Tweede rapport ‘Ongelijk maar eerlijk’ toont perspectief van maker

In de kijker 30 mei 2022
Lezing Marjolein Pottie
©

Michiel Devijver

Het Overleg Literaire Organisatoren, Vlaams-Nederlands huis deBuren, de Vlaamse Auteursvereniging en Literatuur Vlaanderen presenteren het tweede deel van ‘Ongelijk maar eerlijk', een onderzoek van neerlandicus en literatuurwetenschapper dr. Kila van der Starre met focus op de literaire makers. Dat onderzoek kwam er op vraag van het BoekenOverleg. Dankzij de openheid van alle deelnemers aan dit nieuwe onderzoek kunnen weer nieuwe stappen gezet worden om meer duidelijkheid te creëren in de literaire sector over de correcte verloning van literaire makers.

Blik van de maker

Waar in 2021 voor het eerste rapport de focus lag op het perspectief van de opdrachtgevers, werd er nu gekeken vanuit de blik van de makers. Op basis van een gerichte steekproef komt het perspectief van auteurs, literair vertalers, illustratoren en literaire managers in dit tweede rapport aan bod. Daarnaast werd het databaseonderzoek uit deel een genuanceerd door ook rekening te houden met prijsverschillen bij het aantal identieke lezingen op één dag. 

Het tweede deel met focus op de literaire makers leerde ons dat terwijl lonen doorlopend geïndexeerd worden, de vergoedingen voor makers vaak jaren hetzelfde blijven en herziening van het beloningsbeleid prioritair is.

Willem Bongers-Dek, voorzitter Overleg Literaire Organisatoren

Het tweede deel met focus op de literaire makers leerde ons dat terwijl lonen doorlopend geïndexeerd worden, de vergoedingen voor makers vaak jaren hetzelfde blijven en herziening van het beloningsbeleid prioritair is.

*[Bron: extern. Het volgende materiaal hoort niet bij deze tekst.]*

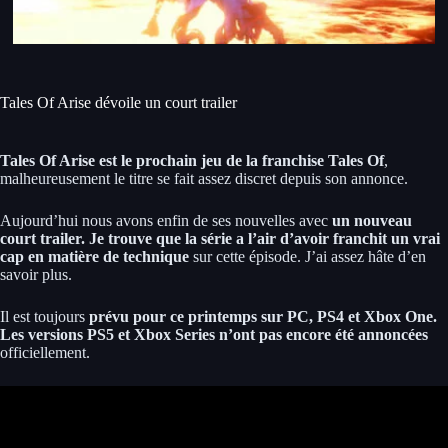
Tales Of Arise dévoile un court trailer
Tales Of Arise est le prochain jeu de la franchise Tales Of
,
malheureusement le titre se fait assez discret depuis son annonce.
Aujourd’hui nous avons enfin de ses nouvelles avec
un nouveau
court trailer. Je trouve que la série a l’air d’avoir franchit un vrai
cap en matière de technique
sur cette épisode. J’ai assez hâte d’en
savoir plus.
Il est toujours
prévu pour ce printemps sur PC, PS4 et Xbox One.
Les versions PS5 et Xbox Series n’ont pas encore été annoncées
officiellement.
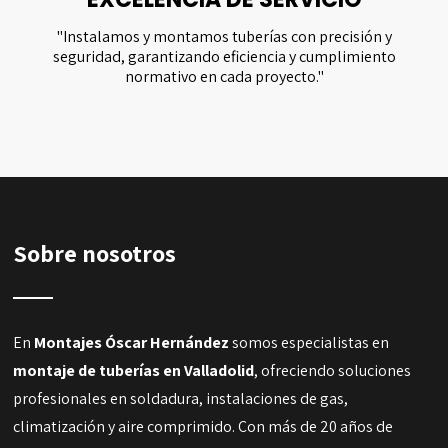
"Instalamos y montamos tuberías con precisión y
seguridad, garantizando eficiencia y cumplimiento
normativo en cada proyecto."
Sobre nosotros
En
Montajes Óscar Hernández
somos especialistas en
montaje de tuberías en Valladolid
, ofreciendo soluciones
profesionales en soldadura, instalaciones de gas,
climatización y aire comprimido. Con más de 20 años de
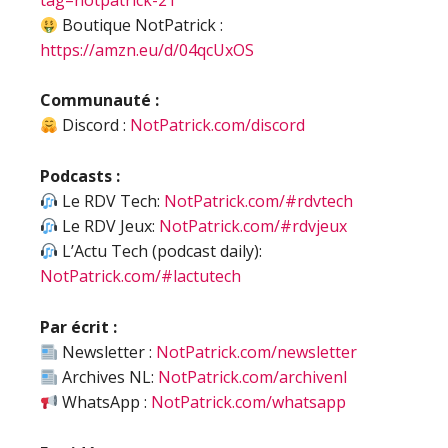
tag=notpatrick-21
Boutique NotPatrick :
https://amzn.eu/d/04qcUxOS
Communauté :
Discord :
NotPatrick.com/discord
Podcasts :
Le RDV Tech:
NotPatrick.com/#rdvtech
Le RDV Jeux:
NotPatrick.com/#rdvjeux
L’Actu Tech (podcast daily):
NotPatrick.com/#lactutech
Par écrit :
Newsletter :
NotPatrick.com/newsletter
Archives NL:
NotPatrick.com/archivenl
WhatsApp :
NotPatrick.com/whatsapp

Het wordt tijd om de koek significant te vergroten, zodat onze literatuur aan de bron - dus bij de auteurs - kan worden versterkt. VAV hoort ook sterk de roep om meer en duidelijkere informatie. Daar zullen we de komende tijd, samen met onze partners, op inzetten.

Matthijs de Ridder, VAV

En het beleid?

Daarnaast doet Van der Starre nog enkele suggesties voor het beleid van Literatuur Vlaanderen. Literatuur Vlaanderen schreef op basis daarvan alvast een rapport, waaruit blijkt hoe complex de situatie bijvoorbeeld is bij lezingen voor een schoolpubliek. Ongeveer 70% van alle lezingen die door Literatuur Vlaanderen gesteund worden, vindt plaats op school of in de bibliotheek.

In het rapport wordt geopperd om de minimale tarieven te verhogen, maar verder onderzoek naar consequenties is daarvoor noodzakelijk. We moeten voorkomen dat er minder auteurslezingen georganiseerd zouden worden, want een auteur op bezoek doet lezen en betekent ontdekken, verrassen, inspireren... en daar moeten we blijven op inzetten.

Katja Grammens, VVBAD

12% van de auteurs die lezingen geven met steun van Literatuur Vlaanderen, ontvangen op dit moment het door Literatuur Vlaanderen vastgestelde minimumbedrag van 135 euro per lezing. Bovendien geven zij vaak meer dan één lezing per dag. Uit extra cijferanalyse blijkt dat de gemiddelde prijs per lezing daalt naarmate er meer lezingen per dag worden gegeven. Het is dus logisch om andere bedragen af te spreken voor auteurs die meerdere keren per dag een (kortere) identieke lezing geven dan voor een auteur die één keer een avondvullende lezing geeft. Wanneer er nieuwe minimumbijdragen vastgelegd worden voor door Literatuur Vlaanderen gesubsidieerde lezingen, moeten we naast de genoemde factoren uit het onderzoek ook rekening houden met het aantal lezingen dat op één dag en locatie gegeven wordt.

Literatuur Vlaanderen gaat nieuwe gesprekken aan met de nodige partijen om tot meer correcte minimumtarieven te komen, die ook rekening houden met de verschillende factoren die van invloed zijn op het honorarium voor een lezing.